Walter Batruel, die menschgewordene „Blues Machine“, gewährt WANN & WO private Einblicke.
Walter Batruel, die menschgewordene „Blues Machine“, gewährt WANN & WO private Einblicke. ©Sams
Blues-Legende Walter Batruel spricht mit WANN & WO über seine unvergleichliche Laufbahn, die „Piraten von der Teufelsinsel“, brennende Baumhütten, Stripperinnen zum Geburtstag und #fridaysforfuture.

von Joachim Mangard/Wann & Wo

WANN & WO: Der „Rebell vom Alta Rhi“ – wie viel Rebellion steckt noch in dir?
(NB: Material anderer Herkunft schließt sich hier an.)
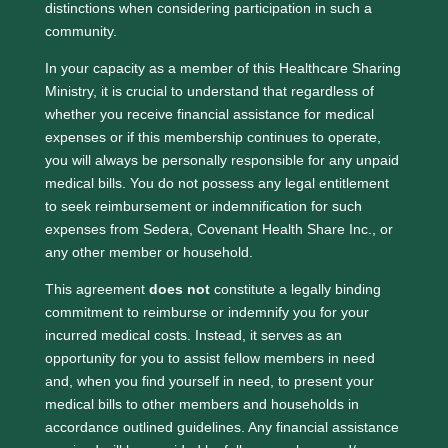
distinctions when considering participation in such a
community.
In your capacity as a member of this Healthcare Sharing
Ministry, it is crucial to understand that regardless of
whether you receive financial assistance for medical
expenses or if this membership continues to operate,
you will always be personally responsible for any unpaid
medical bills. You do not possess any legal entitlement
to seek reimbursement or indemnification for such
expenses from Sedera, Covenant Health Share Inc., or
any other member or household.
This agreement
does not
constitute a legally binding
commitment to reimburse or indemnify you for your
incurred medical costs. Instead, it serves as an
opportunity for you to assist fellow members in need
and, when you find yourself in need, to present your
medical bills to other members and households in
accordance outlined guidelines. Any financial assistance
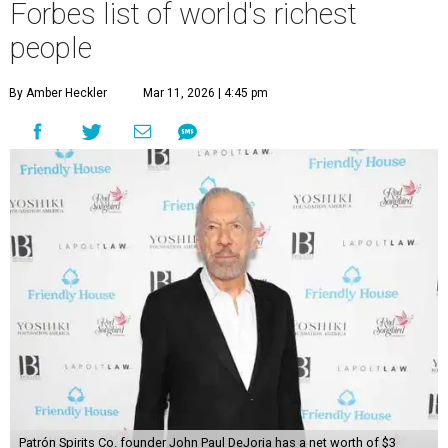
Forbes list of world's richest
people
By Amber Heckler
Mar 11, 2026 | 4:45 pm
Patrón Spirits Co. founder John Paul DeJoria has a net worth of $3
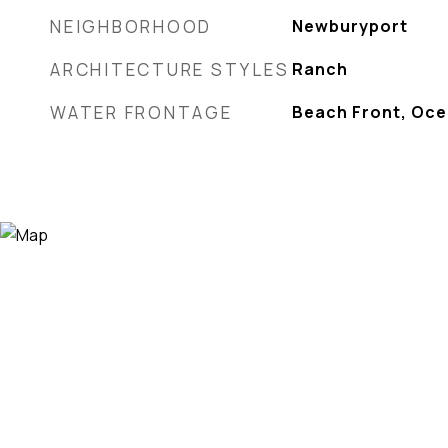
NEIGHBORHOOD
Newburyport
ARCHITECTURE STYLES
Ranch
WATER FRONTAGE
Beach Front, Oc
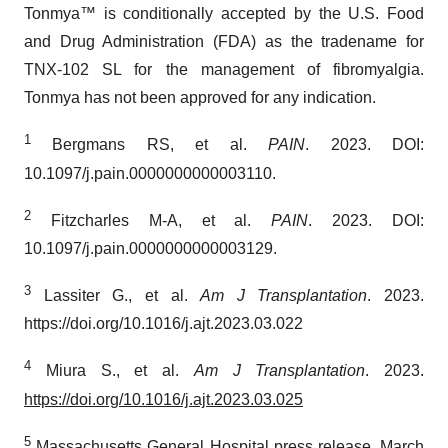
Tonmya™ is conditionally accepted by the U.S. Food
and Drug Administration (FDA) as the tradename for
TNX-102 SL for the management of fibromyalgia.
Tonmya has not been approved for any indication.
1
Bergmans RS, et al.
PAIN
. 2023. DOI:
10.1097/j.pain.0000000000003110.
2
Fitzcharles M-A, et al.
PAIN
. 2023. DOI:
10.1097/j.pain.0000000000003129.
3
Lassiter G., et al.
Am J Transplantation
. 2023.
https://doi.org/10.1016/j.ajt.2023.03.022
4
Miura S., et al.
Am J Transplantation
. 2023.
https://doi.org/10.1016/j.ajt.2023.03.025
5
Massachusetts General Hospital press release. March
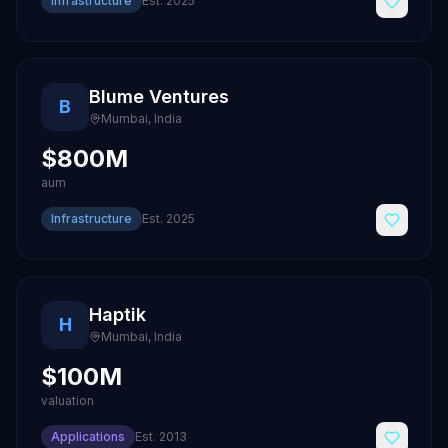
Infrastructure
Est.
2025
Blume Ventures
B
Mumbai
,
India
$800M
aum
Infrastructure
Est.
2025
Haptik
H
Mumbai
,
India
$100M
valuation
Applications
Est.
2013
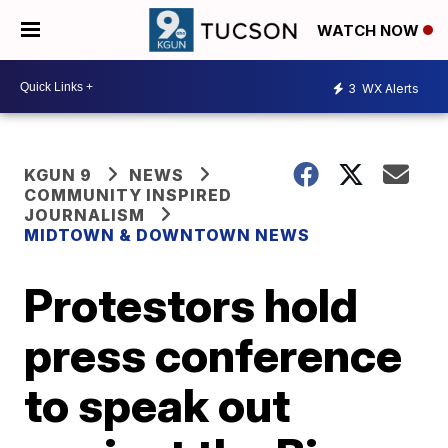
WATCH NOW
3
WX Alerts
KGUN 9
NEWS
COMMUNITY INSPIRED
JOURNALISM
MIDTOWN & DOWNTOWN NEWS
Protestors hold
press conference
to speak out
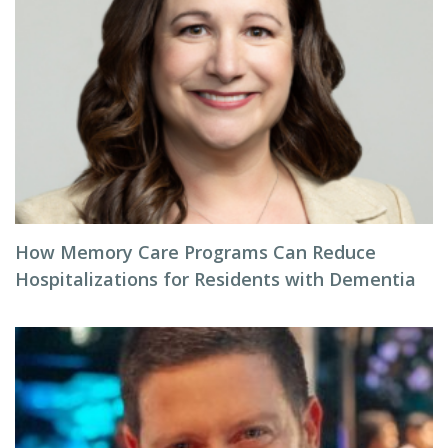
How Memory Care Programs Can Reduce
Hospitalizations for Residents with Dementia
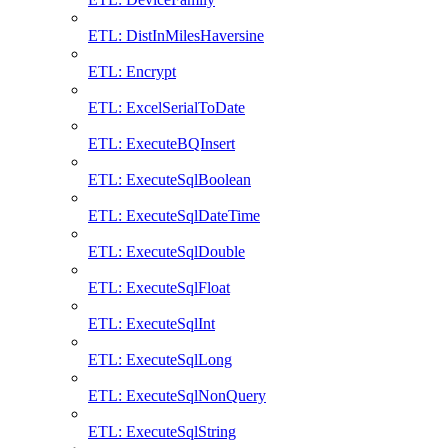
ETL: DistInMilesHaversine
ETL: Encrypt
ETL: ExcelSerialToDate
ETL: ExecuteBQInsert
ETL: ExecuteSqlBoolean
ETL: ExecuteSqlDateTime
ETL: ExecuteSqlDouble
ETL: ExecuteSqlFloat
ETL: ExecuteSqlInt
ETL: ExecuteSqlLong
ETL: ExecuteSqlNonQuery
ETL: ExecuteSqlString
Walter Batruel: Natürlich bin ich älter geworden, aber ich bin noch genau der gleiche Rebell wie früher. Zumindest glaube ich das, und wenn ich meine Frau frage, wird sie das sicher bestätigen. Inzwischen geht die Gesellschaft aber auch mit Menschen wie mir viel toleranter um. Auch ein Verdienst, den wir alten 68er uns erkämpft haben. Wenn es um die „Costa del Rhi“, unseren Platz am Alten Rhein, geht, sind wir aber seit rund 45 Jahren im Clinch mit den Schweizer Behörden.

WANN & WO: Von welchen Problemen reden wir hier?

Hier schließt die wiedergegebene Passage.